Leave the pictures out, and print everything else in the records exactly.

BEGIN INPUT MATERIAL

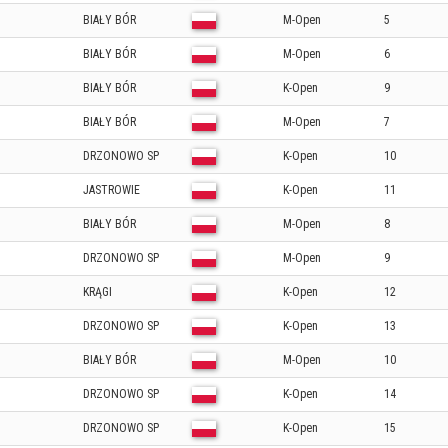
BIAŁY BÓR
M-Open
5
BIAŁY BÓR
M-Open
6
BIAŁY BÓR
K-Open
9
BIAŁY BÓR
M-Open
7
DRZONOWO SP
K-Open
10
JASTROWIE
K-Open
11
BIAŁY BÓR
M-Open
8
DRZONOWO SP
M-Open
9
KRĄGI
K-Open
12
DRZONOWO SP
K-Open
13
BIAŁY BÓR
M-Open
10
DRZONOWO SP
K-Open
14
DRZONOWO SP
K-Open
15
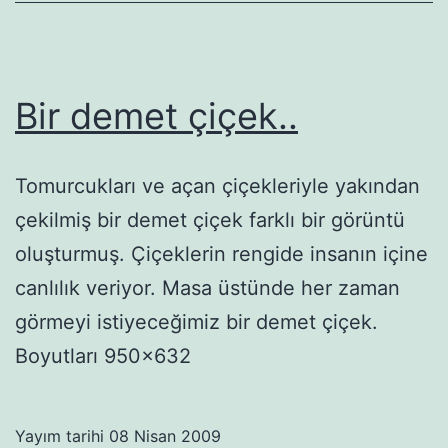
Bir demet çiçek..
Tomurcukları ve açan çiçekleriyle yakından
çekilmiş bir demet çiçek farklı bir görüntü
oluşturmuş. Çiçeklerin rengide insanın içine
canlılık veriyor. Masa üstünde her zaman
görmeyi istiyeceğimiz bir demet çiçek.
Boyutları 950×632
Yayım tarihi
08 Nisan 2009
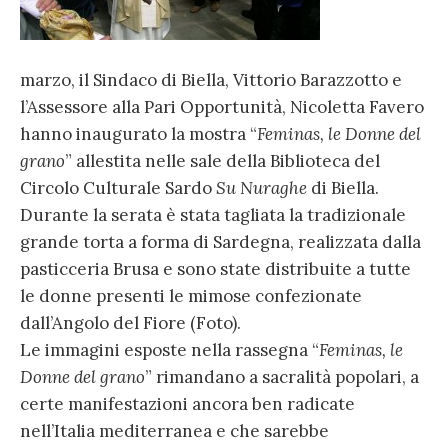
marzo, il Sindaco di Biella, Vittorio Barazzotto e
l’Assessore alla Pari Opportunità, Nicoletta Favero
hanno inaugurato la mostra “
Feminas, le Donne del
grano
” allestita nelle sale della Biblioteca del
Circolo Culturale Sardo
Su Nuraghe
di Biella.
Durante la serata è stata tagliata la tradizionale
grande torta a forma di Sardegna, realizzata dalla
pasticceria Brusa e sono state distribuite a tutte
le donne presenti le mimose confezionate
dall’Angolo del Fiore (Foto).
Le immagini esposte nella rassegna “
Feminas, le
Donne del grano
” rimandano a sacralità popolari, a
certe manifestazioni ancora ben radicate
nell’Italia mediterranea e che sarebbe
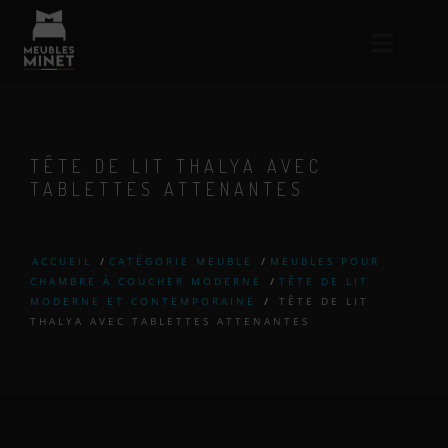
TÊTE DE LIT THALYA AVEC
TABLETTES ATTENANTES
ACCUEIL
/
CATÉGORIE MEUBLE
/
MEUBLES POUR
CHAMBRE À COUCHER MODERNE
/
TÊTE DE LIT
MODERNE ET CONTEMPORAINE
/
TÊTE DE LIT
THALYA AVEC TABLETTES ATTENANTES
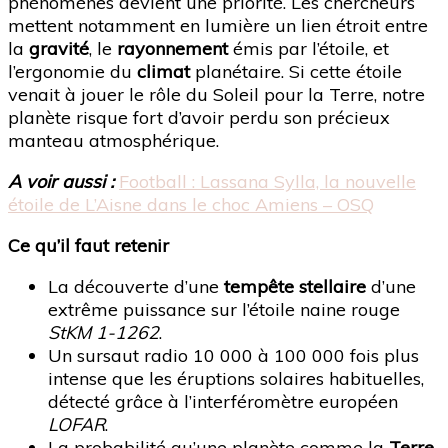
phénomènes devient une priorité. Les chercheurs
mettent notamment en lumière un lien étroit entre
la
gravité
, le
rayonnement
émis par l’étoile, et
l’ergonomie du
climat
planétaire. Si cette étoile
venait à jouer le rôle du Soleil pour la Terre, notre
planète risque fort d’avoir perdu son précieux
manteau atmosphérique.
A voir aussi :
Football : Lassana Sylla, la nouvelle
étoile de L’Aisne dans le choc Amiens – OSQ
Ce qu’il faut retenir
La découverte d’une
tempête stellaire
d’une
extrême puissance sur l’étoile naine rouge
StKM 1-1262
.
Un sursaut radio 10 000 à 100 000 fois plus
intense que les éruptions solaires habituelles,
détecté grâce à l’interféromètre européen
LOFAR
.
La probabilité qu’une planète comme la
Terre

END INPUT MATERIAL

THE ANSWER:
BIAŁY BÓR
M-Open
5
BIAŁY BÓR
M-Open
6
BIAŁY BÓR
K-Open
9
BIAŁY BÓR
M-Open
7
DRZONOWO SP
K-Open
10
JASTROWIE
K-Open
11
BIAŁY BÓR
M-Open
8
DRZONOWO SP
M-Open
9
KRĄGI
K-Open
12
DRZONOWO SP
K-Open
13
BIAŁY BÓR
M-Open
10
DRZONOWO SP
K-Open
14
DRZONOWO SP
K-Open
15
Bir demet çiçek..
Tomurcukları ve açan çiçekleriyle yakından
çekilmiş bir demet çiçek farklı bir görüntü
oluşturmuş. Çiçeklerin rengide insanın içine
canlılık veriyor. Masa üstünde her zaman
görmeyi istiyeceğimiz bir demet çiçek.
Boyutları 950×632
Yayım tarihi
08 Nisan 2009
marzo, il Sindaco di Biella, Vittorio Barazzotto e
l’Assessore alla Pari Opportunità, Nicoletta Favero
hanno inaugurato la mostra “
Feminas, le Donne del
grano
” allestita nelle sale della Biblioteca del
Circolo Culturale Sardo
Su Nuraghe
di Biella.
Durante la serata è stata tagliata la tradizionale
grande torta a forma di Sardegna, realizzata dalla
pasticceria Brusa e sono state distribuite a tutte
le donne presenti le mimose confezionate
dall’Angolo del Fiore (Foto).
Le immagini esposte nella rassegna “
Feminas, le
Donne del grano
” rimandano a sacralità popolari, a
certe manifestazioni ancora ben radicate
nell’Italia mediterranea e che sarebbe
TÊTE DE LIT THALYA AVEC
TABLETTES ATTENANTES
ACCUEIL
/
CATÉGORIE MEUBLE
/
MEUBLES POUR
CHAMBRE À COUCHER MODERNE
/
TÊTE DE LIT
MODERNE ET CONTEMPORAINE
/
TÊTE DE LIT
THALYA AVEC TABLETTES ATTENANTES
phénomènes devient une priorité. Les chercheurs
mettent notamment en lumière un lien étroit entre
la
gravité
, le
rayonnement
émis par l’étoile, et
l’ergonomie du
climat
planétaire. Si cette étoile
venait à jouer le rôle du Soleil pour la Terre, notre
planète risque fort d’avoir perdu son précieux
manteau atmosphérique.
A voir aussi :
Football : Lassana Sylla, la nouvelle
étoile de L’Aisne dans le choc Amiens – OSQ
Ce qu’il faut retenir
La découverte d’une
tempête stellaire
d’une
extrême puissance sur l’étoile naine rouge
StKM 1-1262
.
Un sursaut radio 10 000 à 100 000 fois plus
intense que les éruptions solaires habituelles,
détecté grâce à l’interféromètre européen
LOFAR
.
La probabilité qu’une planète comme la
Terre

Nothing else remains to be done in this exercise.